▸ **Exercise prompt**
Which lines below hold the word "mapped"? Report each one.

↓↓↓

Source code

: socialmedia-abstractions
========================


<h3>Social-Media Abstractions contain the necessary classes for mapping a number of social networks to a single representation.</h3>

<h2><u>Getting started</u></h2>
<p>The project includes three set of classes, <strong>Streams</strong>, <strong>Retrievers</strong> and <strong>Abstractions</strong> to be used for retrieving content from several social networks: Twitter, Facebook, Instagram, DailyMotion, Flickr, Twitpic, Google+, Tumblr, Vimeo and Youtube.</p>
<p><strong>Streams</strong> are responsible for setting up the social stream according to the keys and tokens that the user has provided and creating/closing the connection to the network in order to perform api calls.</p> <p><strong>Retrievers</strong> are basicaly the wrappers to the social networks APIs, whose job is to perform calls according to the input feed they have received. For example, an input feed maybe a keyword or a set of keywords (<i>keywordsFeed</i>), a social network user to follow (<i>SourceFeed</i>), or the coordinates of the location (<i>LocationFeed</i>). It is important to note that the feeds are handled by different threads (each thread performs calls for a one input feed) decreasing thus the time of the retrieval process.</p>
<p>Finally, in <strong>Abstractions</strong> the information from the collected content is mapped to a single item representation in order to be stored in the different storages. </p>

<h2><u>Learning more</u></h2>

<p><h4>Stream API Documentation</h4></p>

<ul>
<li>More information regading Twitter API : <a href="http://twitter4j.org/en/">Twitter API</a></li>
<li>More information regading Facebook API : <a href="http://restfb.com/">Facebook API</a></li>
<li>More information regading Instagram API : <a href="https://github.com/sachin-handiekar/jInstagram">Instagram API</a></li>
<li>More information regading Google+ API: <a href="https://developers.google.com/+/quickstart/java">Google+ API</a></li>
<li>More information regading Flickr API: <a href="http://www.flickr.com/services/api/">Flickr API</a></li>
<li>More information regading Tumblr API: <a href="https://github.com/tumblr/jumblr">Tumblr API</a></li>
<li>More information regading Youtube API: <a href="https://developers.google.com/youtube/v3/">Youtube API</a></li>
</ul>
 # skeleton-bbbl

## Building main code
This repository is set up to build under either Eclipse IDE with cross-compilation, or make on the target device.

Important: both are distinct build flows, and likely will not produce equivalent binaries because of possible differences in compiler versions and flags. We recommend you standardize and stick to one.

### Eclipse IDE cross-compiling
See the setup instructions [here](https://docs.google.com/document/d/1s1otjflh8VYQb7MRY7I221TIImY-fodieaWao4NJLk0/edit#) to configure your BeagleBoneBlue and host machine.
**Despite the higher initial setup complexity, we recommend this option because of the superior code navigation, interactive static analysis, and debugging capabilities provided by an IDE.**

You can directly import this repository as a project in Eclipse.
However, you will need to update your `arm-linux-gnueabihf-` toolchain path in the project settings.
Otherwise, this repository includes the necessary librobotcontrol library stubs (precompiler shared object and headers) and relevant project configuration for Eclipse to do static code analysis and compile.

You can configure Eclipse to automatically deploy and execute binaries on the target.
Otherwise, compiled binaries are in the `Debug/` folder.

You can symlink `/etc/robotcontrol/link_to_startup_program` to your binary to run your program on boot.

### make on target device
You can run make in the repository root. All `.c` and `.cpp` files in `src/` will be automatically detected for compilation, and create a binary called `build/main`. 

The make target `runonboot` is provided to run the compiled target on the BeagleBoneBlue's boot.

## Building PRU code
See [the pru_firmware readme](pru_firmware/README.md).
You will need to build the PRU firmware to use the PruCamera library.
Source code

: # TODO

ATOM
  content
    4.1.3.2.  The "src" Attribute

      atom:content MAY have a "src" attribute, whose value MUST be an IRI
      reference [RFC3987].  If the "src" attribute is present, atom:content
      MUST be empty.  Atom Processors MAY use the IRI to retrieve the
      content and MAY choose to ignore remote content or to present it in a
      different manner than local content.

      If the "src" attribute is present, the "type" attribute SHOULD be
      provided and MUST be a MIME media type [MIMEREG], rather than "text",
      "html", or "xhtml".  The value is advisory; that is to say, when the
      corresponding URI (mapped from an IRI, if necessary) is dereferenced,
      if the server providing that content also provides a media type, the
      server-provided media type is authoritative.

↑↑↑

▸ **Solution**
<p>Finally, in <strong>Abstractions</strong> the information from the collected content is mapped to a single item representation in order to be stored in the different storages. </p>
      corresponding URI (mapped from an IRI, if necessary) is dereferenced,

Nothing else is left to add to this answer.